Doran needs to read the text he’s directing a bit
more closely. Sawyer makes the explicit pact with the devil, Frank’s pact is
implicit, but he is weak and wicked enough to allow the devil to prompt his evil.
Look how his words to Susan, in rising anger ‘So, I shall have more trouble.
Thank you for that’ are made by the touch of the dog into a partial
acknowledgement of the devil’s prompting, ‘Thank you for that. Then I’ll ease
all at once’:
Speech and SD in the 17th century text |
Similarly I think there’s warrant for bringing the
devil back into our view at the end of Act IV, for Frank’s closing couplet:
I
have served thee, and my wages now are paid,
Yet
my worst punishment shall, I hope, be stayed.
Who is Frank talking to, alone here? Obviously, the departing
Old Carter, but it could be to the devil he can’t quite see, but who is there
(or at least, would be there if an attentive director brought him into sight).
The 17th century text was urgently instructive about how we give the
devil access to us, if we blaspheme, or have evil thoughts.
Did Doran conceive that the play would be more
acceptable to the audience at The Swan if he denied the devil his ‘touch’ on
Frank? There may be some reason to suspect that he ducked out of potentially
difficult moments. I cannot conceive for a moment why Faye Castelow as the
wretched Susan, brought in by her father as a corpse in a coffin, did not, as
the text requires, open her eye to glare accusingly at her murderer, Frank, who
cries out: 'For pities sake, remove her: see, she stares with one broad open eye still in my face.' Did
he not understand it? Did he blench at it? Either explanation is
unsatisfactory. Elizabeth Sawyer, as the play mentions in passing, was
one-eyed. The moment passes from the evil supernatural of Mother Sawyer, to the
dead Susan, now operating in the realm of the good supernatural, like a corpse
bleeding afresh in the presence of the murderer. Interestingly, Liz Crowther as
the mad Anne Radcliffe did in extremis,
see the devil, and that was very effective.
My students were most bemused by the end, unable to
believe the level of forgiveness extended to Frank by Old Carter and the other
villagers. Once again, I had to feel that Eileen Atkins’ Mother Sawyer, going
more or less quietly to her fate, was partly to blame. There wasn’t a strong
enough contrast established between her partial repentance (but actually it is quite
clear admission of insufficient contrition when she says she wishes she still had Tom to help her) and Frank’s lengthy words before
his exit to the gallows.

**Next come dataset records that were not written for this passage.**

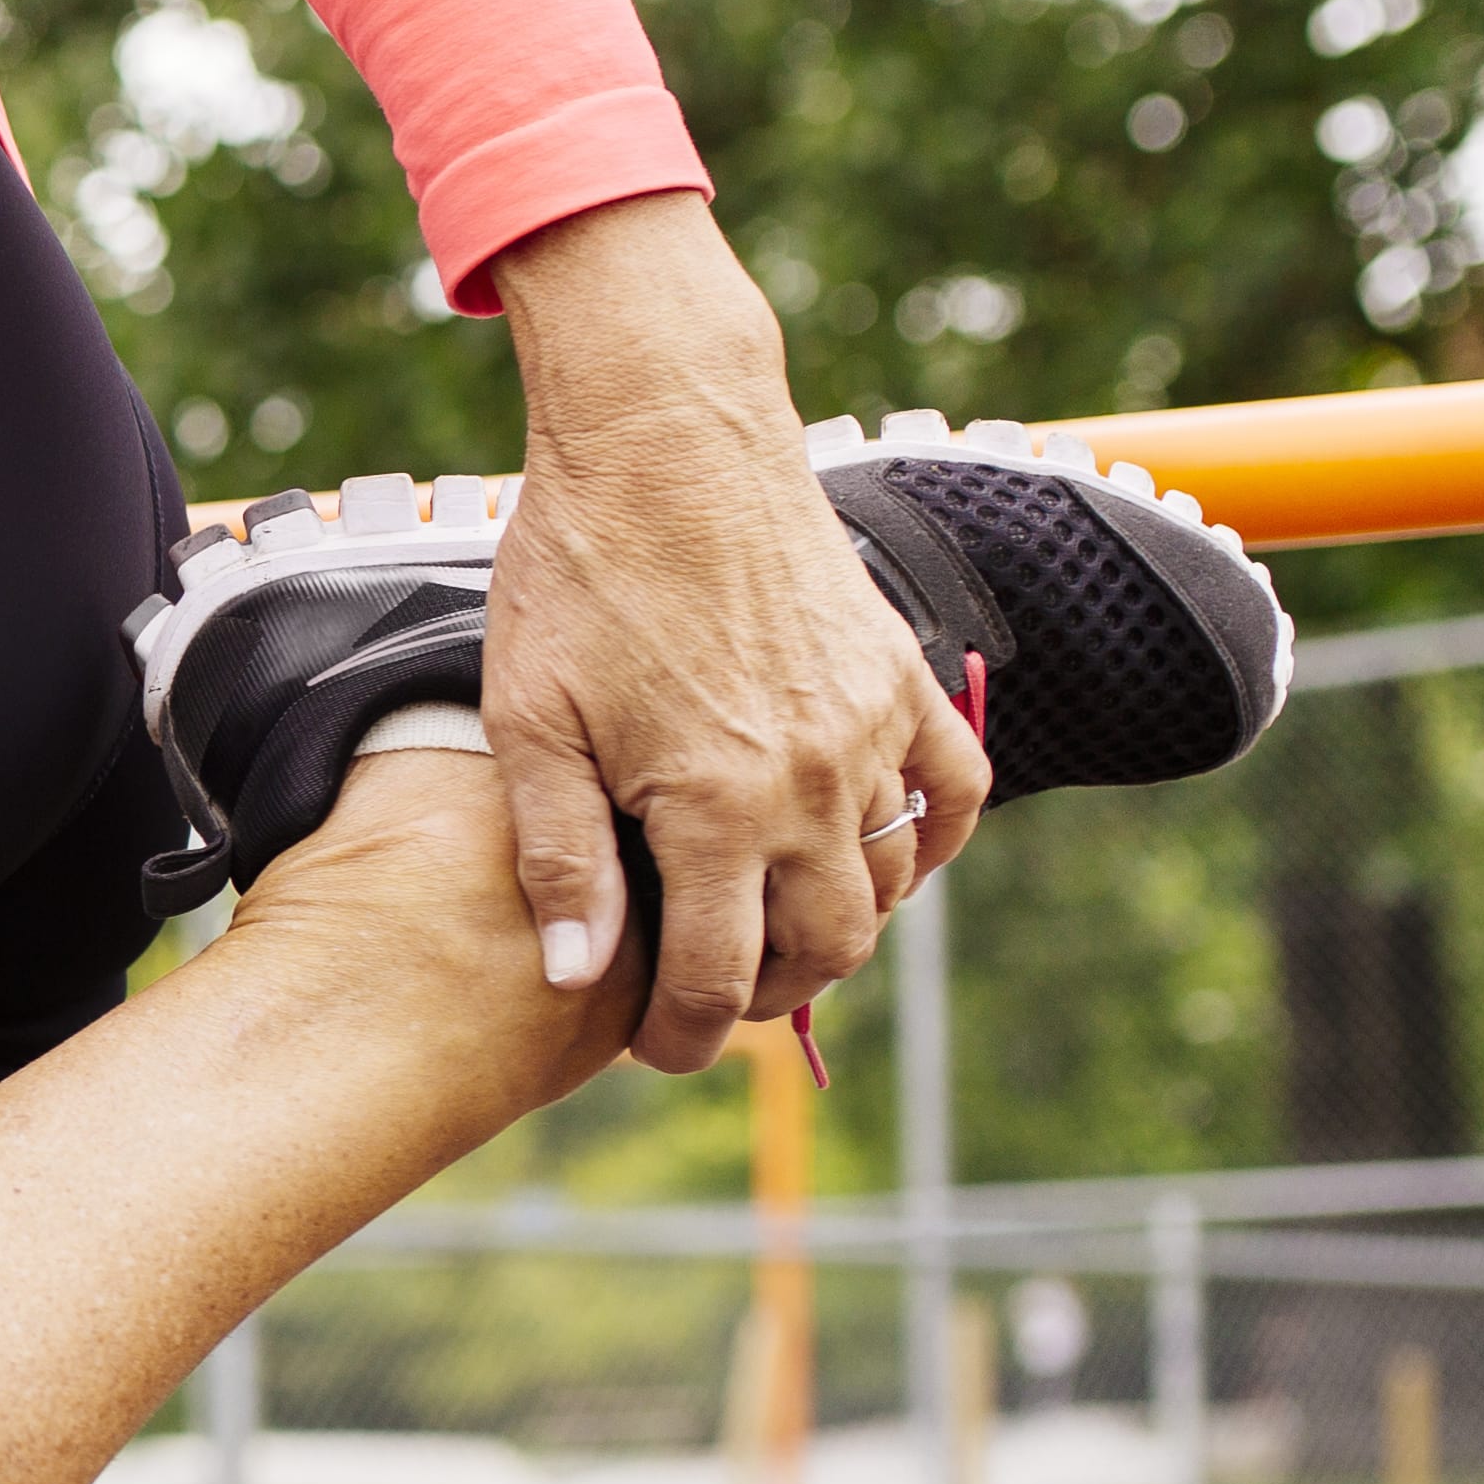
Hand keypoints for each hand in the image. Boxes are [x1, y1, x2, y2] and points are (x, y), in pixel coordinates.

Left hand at [476, 195, 987, 1074]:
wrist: (664, 438)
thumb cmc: (579, 571)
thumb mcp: (531, 721)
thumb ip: (560, 858)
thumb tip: (578, 978)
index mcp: (715, 806)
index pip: (720, 979)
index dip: (683, 1036)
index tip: (654, 1045)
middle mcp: (812, 782)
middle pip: (822, 950)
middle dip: (763, 995)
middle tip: (708, 993)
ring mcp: (870, 729)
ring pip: (890, 887)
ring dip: (837, 928)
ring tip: (770, 929)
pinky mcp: (900, 677)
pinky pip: (952, 794)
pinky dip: (926, 843)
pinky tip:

The dramatists overreached, and thought they could
finesse this contrast, and perhaps it did work for the audience in 1621, ever
willing to hear penitent sinners. For us, it’s just another display of Frank’s
glib way with words. The more sincere he tries to sound, the worse he sounds (at least to us).
The villagers were all rather clean looking. Come
on now, Old Banks is under demonic compulsion to kiss his cow’s backside every ten
times an hour. Can’t he be a bit a bit mucky-faced as a result? The morris dance
was superb: an adequate sort of dance was going on until Tom and devil dog gets
hold of Old Sawgut’s fiddle, and plays, and then a frenzy descends on all participants
and witnesses to the dance. Cuddy Bank's hobby horse was a horse's skull, as in the witchcraft art of Oostsanen or others up to Jan Svankmajer.
Suitably unchristian looking morris men. |
Dafydd Llyr Thomas could have been tubbier still as Cuddy
Banks, the role Rowley wrote for himself. The scene where Tom assumes the shape
of Kate Carter to lure Cuddy into a pond was surprisingly effective. I think
the actress must have filled her voluminous skirts with a mist of dry ice, she
floated all the way across the apron stage on wreathes of smoke. The final
expository dialogue between Cuddy and Tom was rather wearing. I don’t think it
has to be, but that Jay Simpson was coasting on the strength of how super he
looks, and Daffyd Llyr Thomas was still too much in role as Cuddy. Both
characters are slightly out of their usual parts here, the dog oddly inclined
to reveal, Cuddy more intelligent than usual. I think they could have done that
dialogue with less performance, and greater lucidity and speed.